Hey, legal/policy twitter: anybody know of any good scholarship connecting reproductive oppression and voter suppression as linked anti-democratic policies? I’ve seen a few articles, but not much, and it’s all I’ve been thinking about lately.
When I saw the Freedom House rankings come out, all I could think about was how something linking the US, Poland, and Argentina was that all 3 of these countries have been locked in debates about reproductive autonomy
I think mainstream political science has started coming around to the idea that racism and classism, and the policies that support them, are profoundly anti-democratic. But we don’t see abortion bans get called anti-democratic (though they are racist and classist policies)

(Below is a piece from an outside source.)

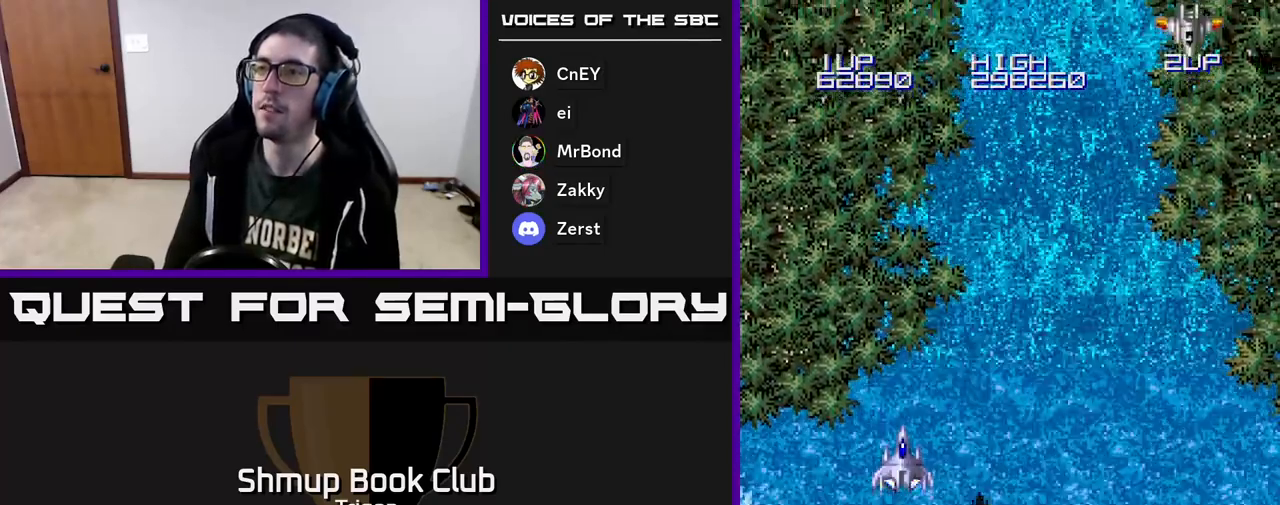
{"buttons": ["A", "DPAD_RIGHT"], "right_stick": "center", "events": [[233, "DPAD_RIGHT", "down"], [317, "A", "down"]]}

I had a wonderful constitutional law professor assign us a reading on “the authoritarian’s playbook.” I said, “Why isn’t chauvinism and reproductive control on the list?” He said he’d never heard anyone link that to authoritarianism.
I got a chance to question the author of the article on why he didn’t include misogyny as one of his calling-cards of “strong men” government (it’s right in the name, after all). He told me he didn’t have room for it in his 260 page paper, and that abortion is a “settled issue.”
Anyway, that's what an RJ lens gives us-- it lets us see the connections between policies like immigration restrictions and abortion bans and Medicaid cuts as policies that criminalize/underfund/restrict the reproduction of POC, which is seen as a threat to white supremacy
The agenda is all about white women having white babies in a system where white men are in charge. You can trace so many right wing policies back to that core (+ it's why they're targeting trans people, feminists, and critical race theory-- they're ideological threats).
Anyway, Black feminists have been warning everyone about this for decades and it feels like no one has been listening, even during the 5-alarm fires of the Trump administration.
This is why I feel really passionately about equal protection arguments-- when done correctly, I think they can be a powerful legal tool to smash state-created barriers to full participation in society. If we're not afraid to think big, that's a game changer.
Yesterday, I went to a talk hosted by the NJ Courts on "RBG's Legacy-- Applying Equal Protection Arguments to Gender Equality." Justice Virginia Long, retired from the NJ SC, said the next big campaign is applying EP arguments to gender identity and sexual orientation.
I don't believe the law will save us, but at the end of the day, I really do believe that we can change the law in ways that are bold and beautiful and make our society better.